Extracted information =>
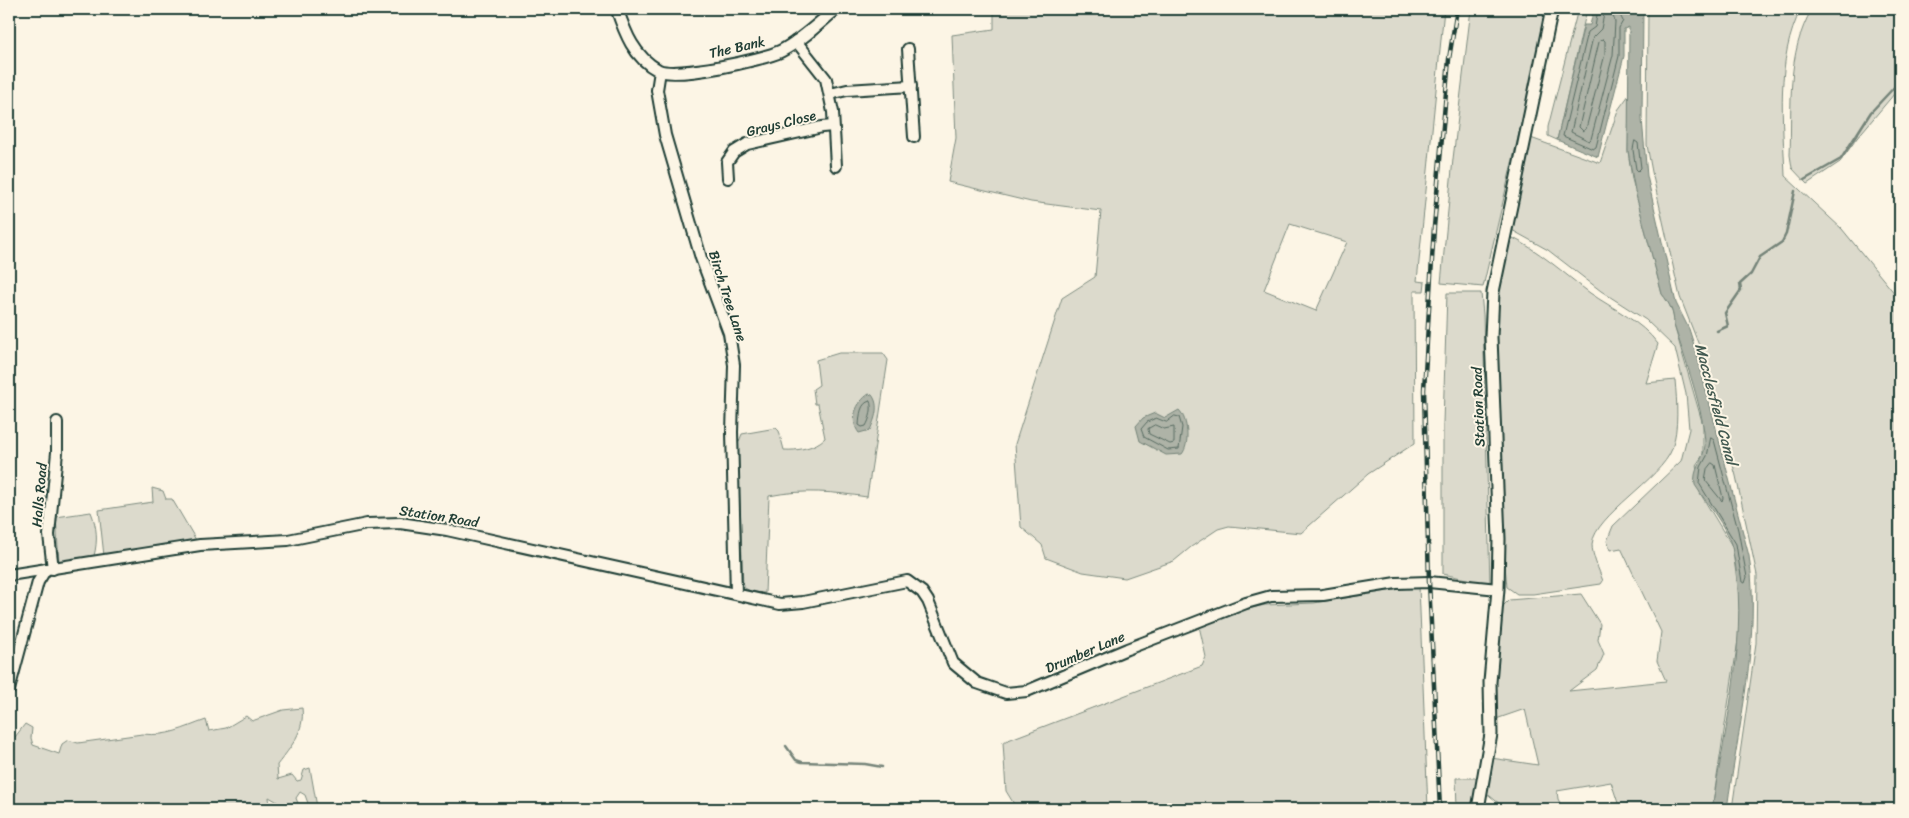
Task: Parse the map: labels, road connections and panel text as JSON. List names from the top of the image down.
{
  "streets": {
    "street": [
      "The Bank",
      "Grays Close",
      "Birch Tree Lane",
      "Station Road",
      "Halls Road",
      "Drumber Lane"
    ]
  },
  "crossings": [
    ["The Bank", "Grays Close"],
    ["The Bank", "Birch Tree Lane"],
    ["Birch Tree Lane", "Station Road"],
    ["Birch Tree Lane", "Drumber Lane"],
    ["Station Road", "Halls Road"],
    ["Station Road", "Drumber Lane"]
  ],
  "water": ["Macclesfield Canal"]
}
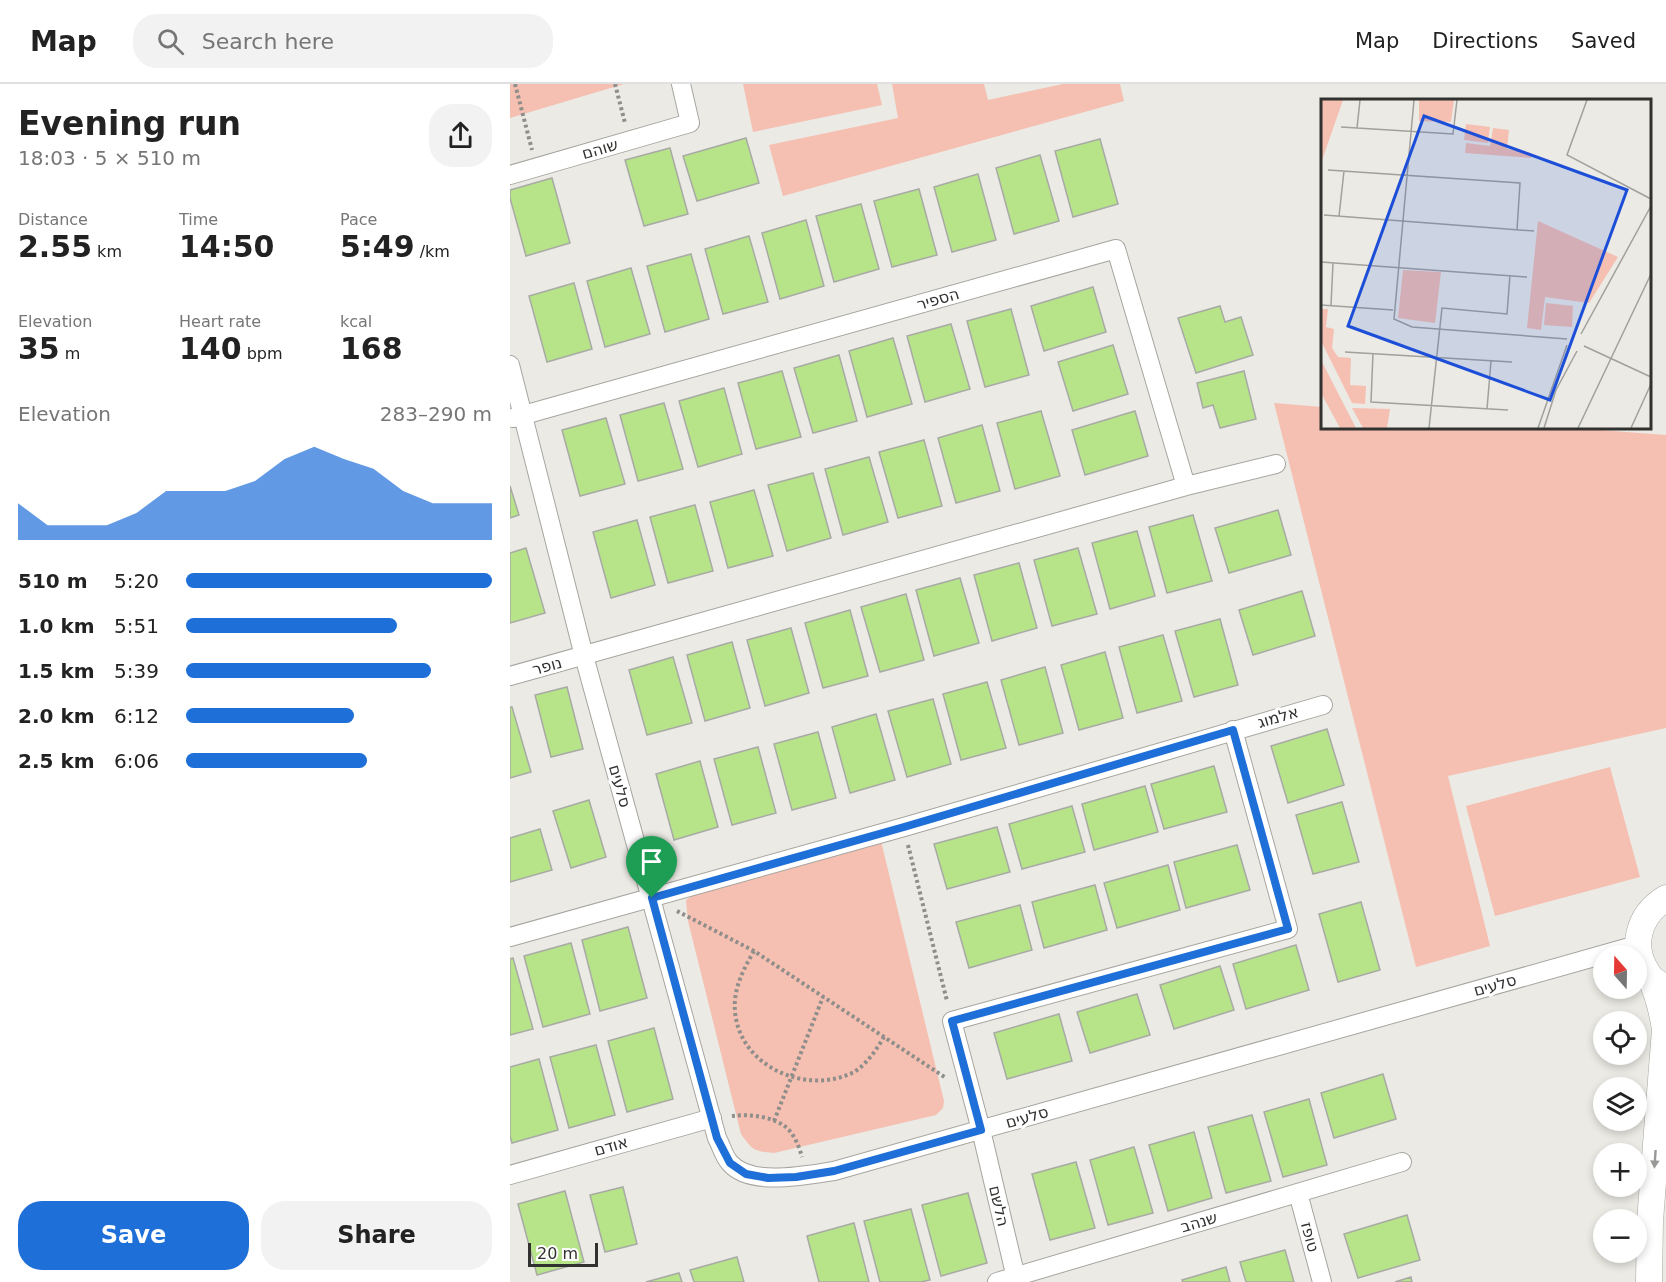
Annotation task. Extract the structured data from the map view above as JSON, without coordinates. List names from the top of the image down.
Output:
{
  "streets": {
    "street": [
      "שוהם",
      "הספיר",
      "נופר",
      "אלמוג",
      "סלעים",
      "אודם",
      "הלשם",
      "שנהב",
      "טופז"
    ]
  },
  "crossings": [
    ["הספיר", "סלעים"],
    ["נופר", "סלעים"],
    ["אלמוג", "סלעים"],
    ["סלעים", "אודם"],
    ["סלעים", "הלשם"],
    ["הלשם", "שנהב"],
    ["שנהב", "טופז"]
  ],
  "scale_bar": "20 m",
  "north": "top",
  "page": {
    "header": "Map",
    "search": "Search here",
    "nav": ["Map", "Directions", "Saved"],
    "heading": ["Evening run", "18:03 · 5 × 510 m"],
    "stats": [
      ["Distance", "2.55 km"],
      ["Time", "14:50"],
      ["Pace", "5:49 /km"],
      ["Elevation", "35 m"],
      ["Heart rate", "140 bpm"],
      ["kcal", "168"]
    ],
    "chart": ["Elevation", "283–290 m"],
    "list": [
      {
        "name": "510 m",
        "note": "5:20"
      },
      {
        "name": "1.0 km",
        "note": "5:51"
      },
      {
        "name": "1.5 km",
        "note": "5:39"
      },
      {
        "name": "2.0 km",
        "note": "6:12"
      },
      {
        "name": "2.5 km",
        "note": "6:06"
      }
    ],
    "map_buttons": ["+", "−"],
    "buttons": ["Save", "Share"],
    "scale": "20 m"
  }
}
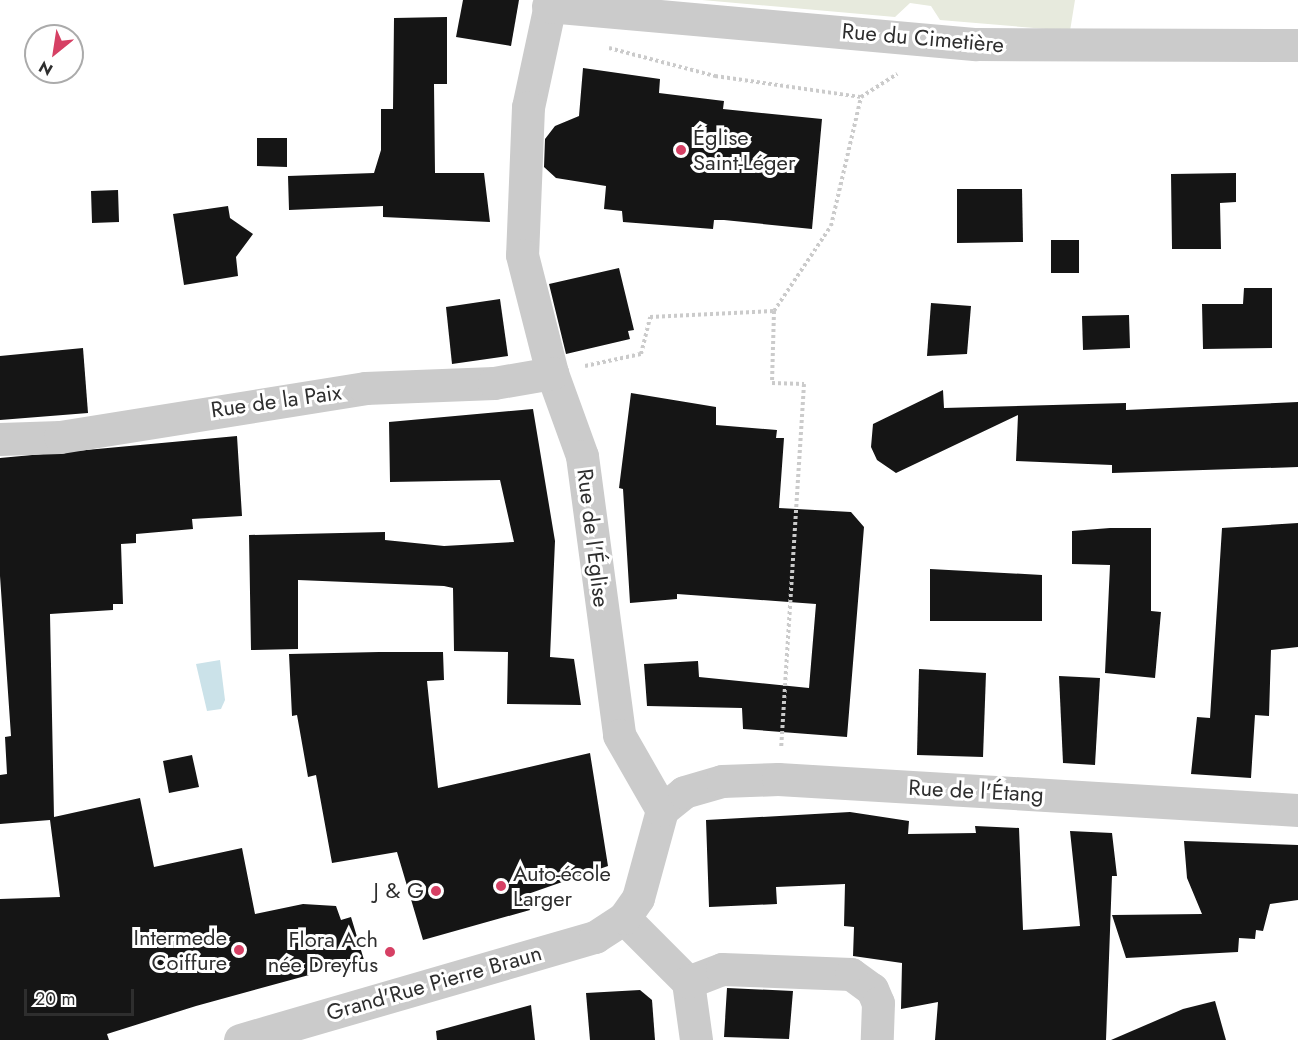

Work task =>
Once you have counted the lines above that contain "Drumber", give that number alone.

Exercise output =>
3